As the mortgage and banking industry began to collapse last year, a painful reminder that prejudice banking still exists echoed over thousands of foreclosed homes whose minority owners had taken out a second mortgage (with unfavorable terms) to obtain additional money. There are no government statistics of how many of these owners were business owners looking to build their business with these loans, but we can safely assume that many were.
If there is anything to be said here, it is that lending institutions are not always on the entrepreneurs side, especially the minority entrepreneur. The NAACP is currently in the process of pursuing a class-action lawsuit against 17 of these major lenders responsible for the crash. They found that of the thousands of unfavorable sub-prime mortgages that lead to the housing crash, 30 percent were given to African-American homeowners rather than Caucasians, even when they both had the same qualifications.
Howard Ross, Founder and Chief Learning Officer of Cook Ross Inc., has been working with two such troubled lending institutions, Freddie Mac and Fannie May, to develop a greater cultural competency to discourage this scenario ever happening again. Ross admits that there is such a thing as prejudice banking, but says it isn’t so much that lenders don’t see everyone as equals, as it is they fail to see our differences. “We are all struggling to make it work,” says Ross, “but our inability to understand each other shows up as an irritation, fear, and prejudice.”
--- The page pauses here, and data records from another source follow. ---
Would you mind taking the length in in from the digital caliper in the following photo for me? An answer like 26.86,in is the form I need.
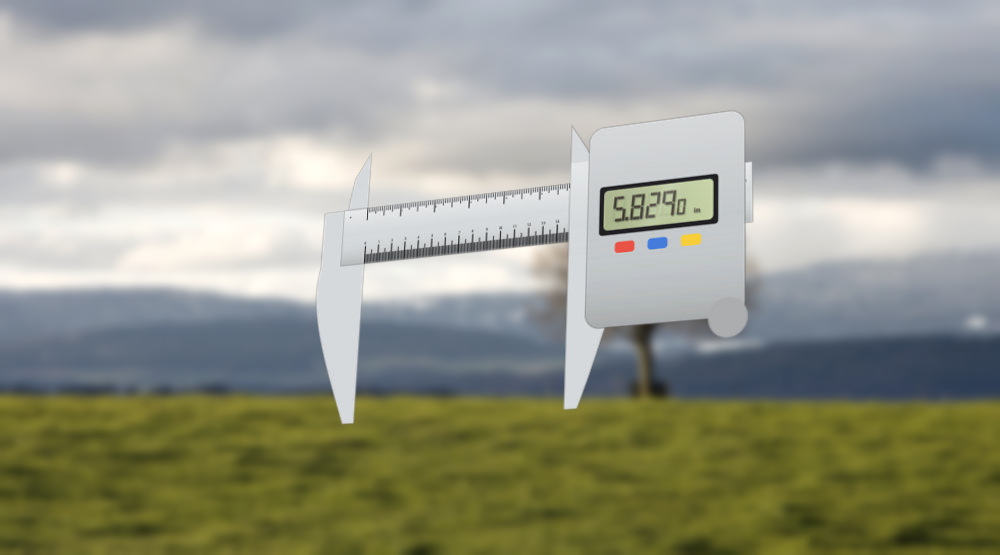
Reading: 5.8290,in
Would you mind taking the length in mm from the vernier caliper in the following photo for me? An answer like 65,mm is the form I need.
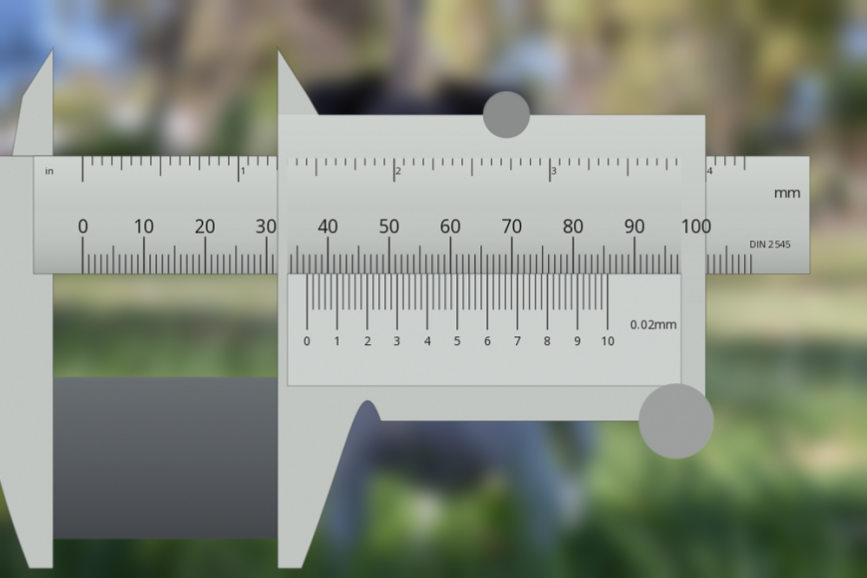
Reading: 36.6,mm
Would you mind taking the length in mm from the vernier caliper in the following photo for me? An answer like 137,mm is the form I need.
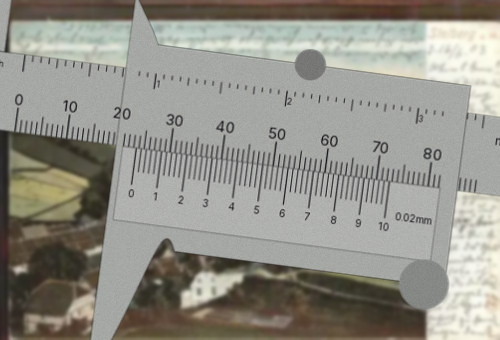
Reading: 23.5,mm
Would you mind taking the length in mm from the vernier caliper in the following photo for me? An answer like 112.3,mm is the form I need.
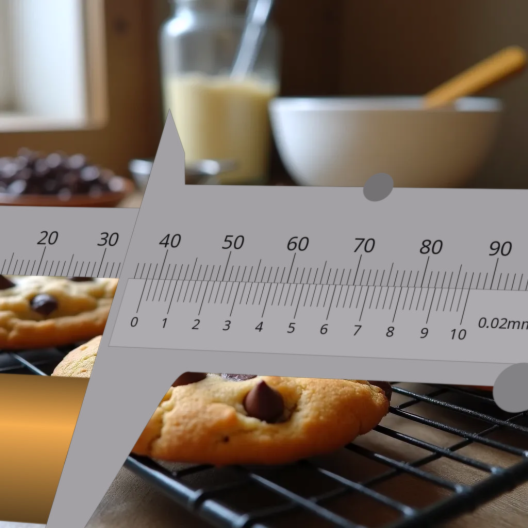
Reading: 38.0,mm
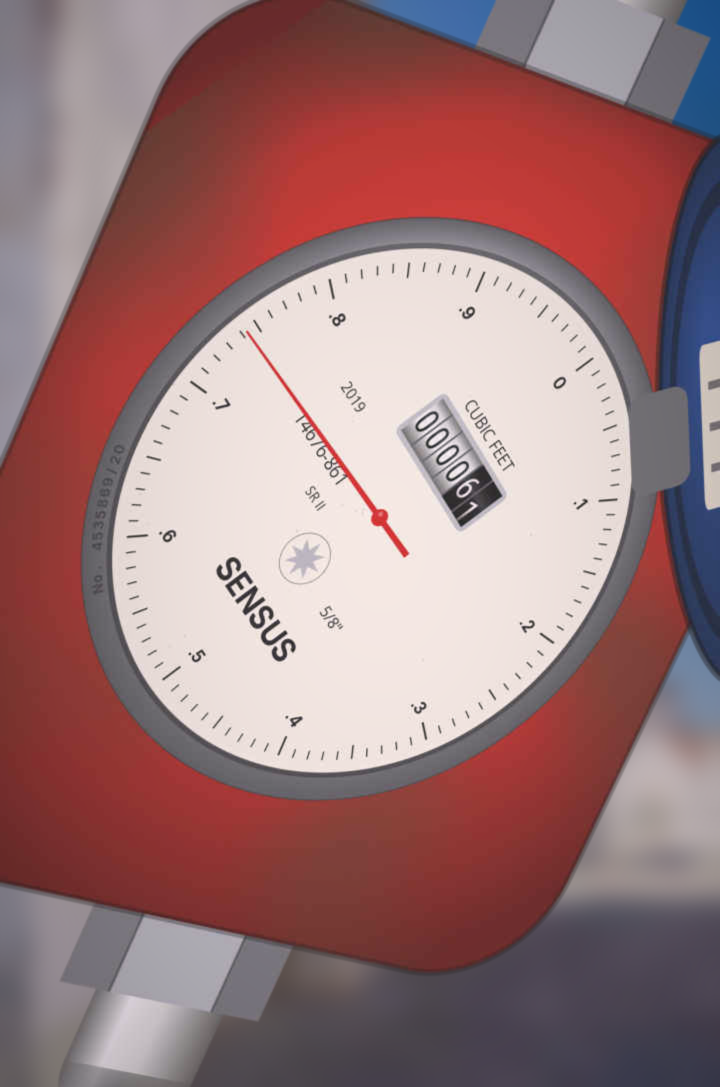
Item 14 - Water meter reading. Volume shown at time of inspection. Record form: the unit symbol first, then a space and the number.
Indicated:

For example, in America, debt has become a way of life. “Not only are most Americans in debt,” says Ross. “Even our own government is in enormous debt.” Business advisers get paid to tell Americans when they don’t have enough debt. While Americans are obsessed with accumulating this so called good debt, many cultures see any type of debt as bad, or even shameful. This alone puts them at risk of poor terms if their hesitation is read by the loan officer as a lack of qualification or confidence.
“Diversity has been built on hundreds of years of past wounds inflicted upon each other,” says Ross. We can’t exactly expect things to heal themselves in 50 years of enforced civility. Cultural lending prejudice does exist, whether we choose to see, believe, or talk about it. Richelle Shaw, owner of Communication Experts, Inc. and FreshStart Telephone in Las Vegas, Nevada, certainly didn’t want to see or believe it, but she experienced it firsthand. “I hit brick wall after brick wall,” says Shaw, reminiscing over the years it took to purchase her first business.
“I had four strikes against me,” says Shaw. “I was African-American, female, 29-years-old, and a little chubby.” She was told there were programs for her, but most offered $10,000 to $50,000 and she needed one million. “The SBA qualified me, but hated the business—I found venture capital, but they ran away with $75,000 of my money—the owner of the business finally said, Richelle, we need a typical president—NASDAQ is not ready for a 29-year-old, African-American woman.”
NASDAQ may not have been ready for Shaw, but nothing in history has ever changed by waiting, so she took the loan process into her own hands. But we’ll get to that in a moment. Let’s first look at the options she had to work with. There are a number of ways an entrepreneur can obtain a loan.
Loans can be obtained through a bank with a well prepared business plan, the SBA or other government business program, venture capital, angel investor, or friends and family. These are all viable sources, but the rainbow to this pot of gold is not always as colorful as some might have you believe. Each of these avenues represents a series of qualification steps that can lead to multiple misunderstandings depending on how well the lender has been trained to communicate with the borrower.
Sometimes its a language barrier at fault, other times just a cultural one. But if the lender and borrower cannot find the compassion to try to understand each other, misunderstanding turns to frustration, and frustration to prejudice. And once prejudice sets in, the borrower can forget about a favorable term loan. But there are ways around this, such as negotiating with the owner directly.
Rather than going the traditional method of purchasing a building for your business by pre-qualifying for a bank loan, have you ever thought about using FSBO (For Sale By Owner). This minimizes the chance of unfavorable terms by excluding the Realtor and banker, bringing the entire deal down to just the seller and buyer. Everything is backed by a legal contract, there is minimal risk, you can negotiate for no money down, no closing costs, no ballooning interest rates, and you can do all this without dealing with a prejudice bank.
This is how Shaw purchased her business. She negotiated a contract with the owner to give him a proportion of the companies receivables until the business was paid off. “He didn’t pay any expenses, he got his money overtime, and we were both happy,” says Shaw. While there is no way to completely eliminate lending prejudice, skipping the lender entirely is about as close as you can get.
When life hands you lemon loan officers, you make lemonade, then make a trade with your thirstiest customer to get what you’re really after!